Recently, ByteDance launched a new lip-sync framework called LatentSync, aimed at achieving more precise lip synchronization using an audio-conditioned latent diffusion model. This framework is based on Stable Diffusion and has been optimized for temporal consistency.
Unlike previous methods that rely on pixel-space diffusion or two-stage generation, LatentSync employs an end-to-end approach that eliminates the need for intermediate motion representations, allowing for direct modeling of the complex relationship between audio and visual elements.

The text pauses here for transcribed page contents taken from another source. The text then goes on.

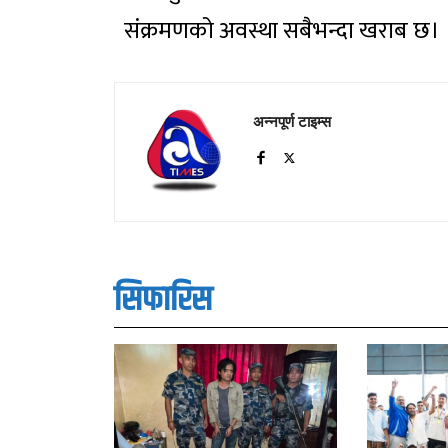
संक्रमणको अवस्था सबैभन्दा खराब छ।
अन्नपूर्ण टाइम्स
सिफारिस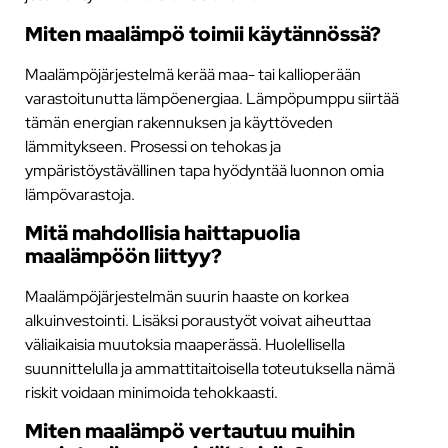
Miten maalämpö toimii käytännössä?
Maalämpöjärjestelmä kerää maa- tai kallioperään
varastoitunutta lämpöenergiaa. Lämpöpumppu siirtää
tämän energian rakennuksen ja käyttöveden
lämmitykseen. Prosessi on tehokas ja
ympäristöystävällinen tapa hyödyntää luonnon omia
lämpövarastoja.
Mitä mahdollisia haittapuolia
maalämpöön liittyy?
Maalämpöjärjestelmän suurin haaste on korkea
alkuinvestointi. Lisäksi poraustyöt voivat aiheuttaa
väliaikaisia muutoksia maaperässä. Huolellisella
suunnittelulla ja ammattitaitoisella toteutuksella nämä
riskit voidaan minimoida tehokkaasti.
Miten maalämpö vertautuu muihin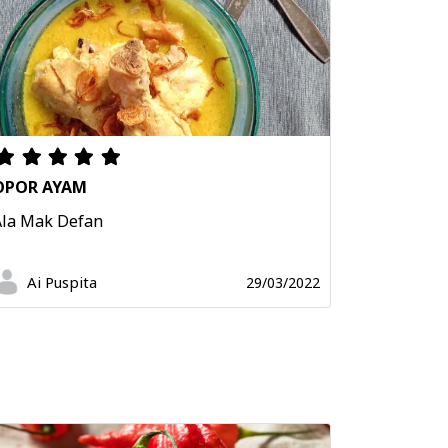
OPOR AYAM
Ala Mak Defan
Ai Puspita
29/03/2022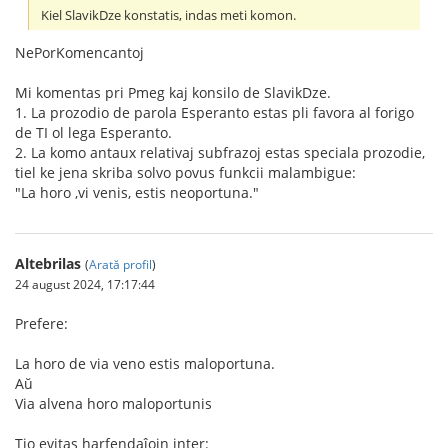
Kiel SlavikDze konstatis, indas meti komon.
NePorKomencantoj
Mi komentas pri Pmeg kaj konsilo de SlavikDze.
1. La prozodio de parola Esperanto estas pli favora al forigo
de TI ol lega Esperanto.
2. La komo antaux relativaj subfrazoj estas speciala prozodie,
tiel ke jena skriba solvo povus funkcii malambigue:
"La horo ,vi venis, estis neoportuna."
Altebrilas
(
Arată profil
)
24 august 2024, 17:17:44
Prefere:
La horo de via veno estis maloportuna.
Aŭ
Via alvena horo maloportunis
Tio evitas harfendaĵojn inter: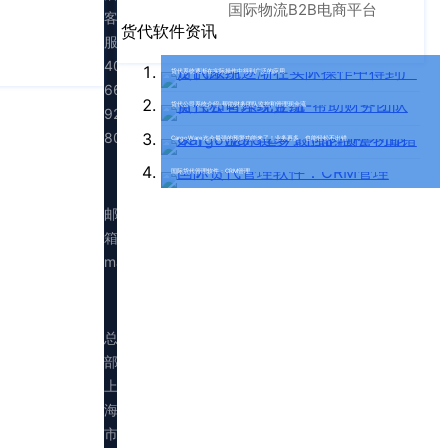
国际物流B2B电商平台
客
货代软件资讯
服：
400-
货代系统逐渐在实际操作中得到广泛的应用
665-
货代公司系统介绍-帮助财务团队监控和管理现金流
9211（转
808）
CargoWare迄今最强的预警功能来了！业务再多，也能轻松不出错
国际货代管理软件：CRM管理
邮
箱：
marketing@walltechsystem.cn
总
部：
上
海
市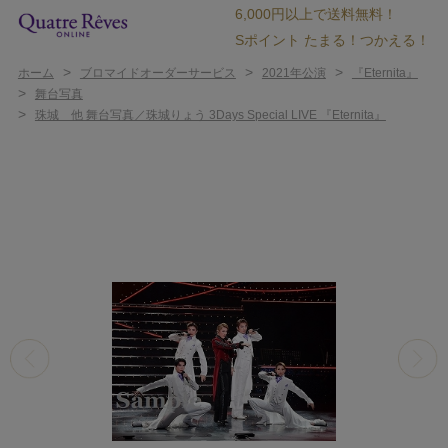
6,000円以上で送料無料！
Sポイント たまる！つかえる！
>
>
>
ホーム
ブロマイドオーダーサービス
2021年公演
『Eternita』
>
舞台写真
>
珠城 他 舞台写真／珠城りょう 3Days Special LIVE 『Eternita』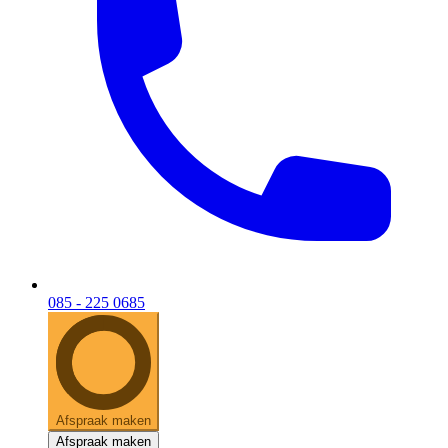
085 - 225 0685
Afspraak maken
Afspraak maken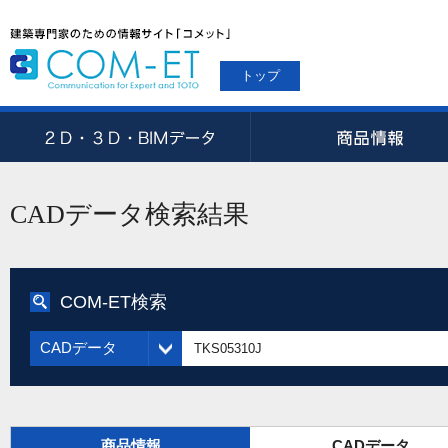
トップ
CADデータ検索結果
COM-ET検索
CADデータ
商品情報
CADデータ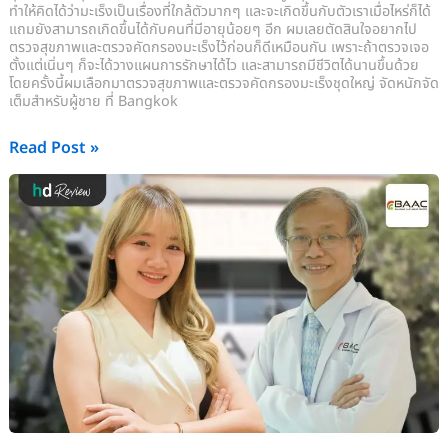
ทำให้คิดได้ว่ามะเร็งเป็นเรื่องที่ใกล้ตัวมากๆ และจะเกิดขึ้นกับตัวเราเมื่อไหร่ก็ได้
แถมยังสามารถเกิดขึ้นได้กับคนที่มีอายุน้อยๆ อีก ผมเลยตัดสินใจอยากไป
ตรวจสุขภาพและตรวจคัดกรองมะเร็งไว้ก่อนก็ดีเหมือนกัน เพราะถ้าตรวจเจอ
ตั้งแต่เนิ่นๆ ก็จะได้วางแผนการรักษาได้ไว และสามารถมีชีวิตได้นานขึ้นด้วย
โดยครั้งนี้ผมเลือกมาตรวจสุขภาพและตรวจคัดกรองมะเร็งชุดใหญ่ จัดหนักจัด
เต็มสำหรับผู้ชาย ที่ Bangkok
Read Post »
รีวิว
ตรวจ
สุขภาพ
และ
ตรวจ
คัด
กรอง
มะเร็ง
สำหรับ
ผู้
หญิง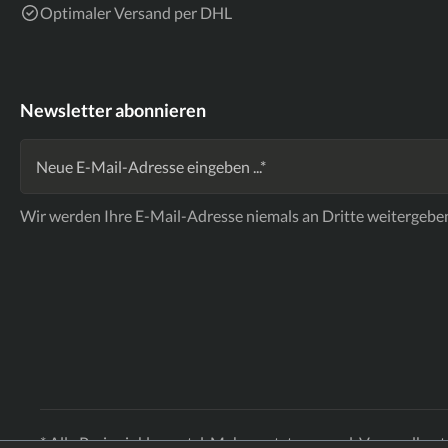
Optimaler Versand per DHL
Newsletter abonnieren
Wir werden Ihre E-Mail-Adresse niemals an Dritte weitergebe
* Alle Preise inkl. gesetzl. Mehrwertsteuer zzgl.
Versandkost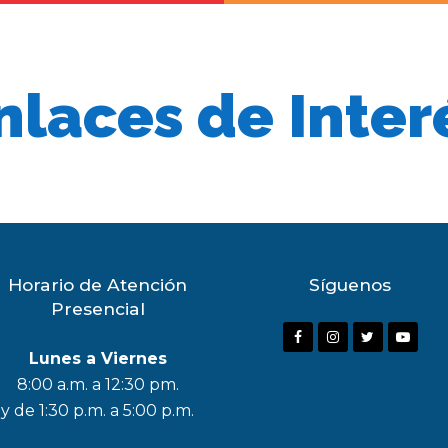
nlaces de Inter
Horario de Atención
Síguenos
Presencial
F
I
T
Y
Lunes a Viernes
a
n
w
o
8:00 a.m. a 12:30 pm.
c
s
i
u
y de 1:30 p.m. a 5:00 p.m.
e
t
t
t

Within the LatentSync framework, audio spectrograms are first converted into audio embeddings using Whisper, which are then integrated into the U-Net model through cross-attention layers. The framework takes reference frames and masked frames, concatenated with noise latent variables at the channel level, as inputs to the U-Net.
During training, a single-step method is used to estimate clean latent variables from predicted noise, which are then decoded to generate clean frames. Additionally, the model incorporates the Temporal REPresentation Alignment (TREPA) mechanism to enhance temporal consistency, ensuring that the generated videos maintain coherence while achieving accurate lip synchronization.
To demonstrate the effectiveness of this technology, the project provides a series of example videos showcasing the original video alongside the lip-synchronized version. Through these examples, users can intuitively perceive the significant improvements LatentSync brings to video lip synchronization.
Original Video:
Output Video:
Furthermore, the project plans to open-source the inference code and checkpoints, making it easier for users to conduct training and testing. Users wishing to try inference need only download the necessary model weight files to get started. A complete data processing workflow has also been designed, covering all steps from video file processing to facial alignment, ensuring users can easily engage with the process.
Model Project Entry: https://github.com/bytedance/LatentSync
Key Points:
🌟 LatentSync is an end-to-end lip synchronization framework based on audio-conditioned latent diffusion models, eliminating the need for intermediate motion representations.
🎤 This framework utilizes Whisper to convert audio spectrograms into embeddings, enhancing the model's accuracy and temporal consistency during the lip-sync process.
📹 The project offers a series of example videos and plans to open-source related code and data processing workflows, facilitating user access and training.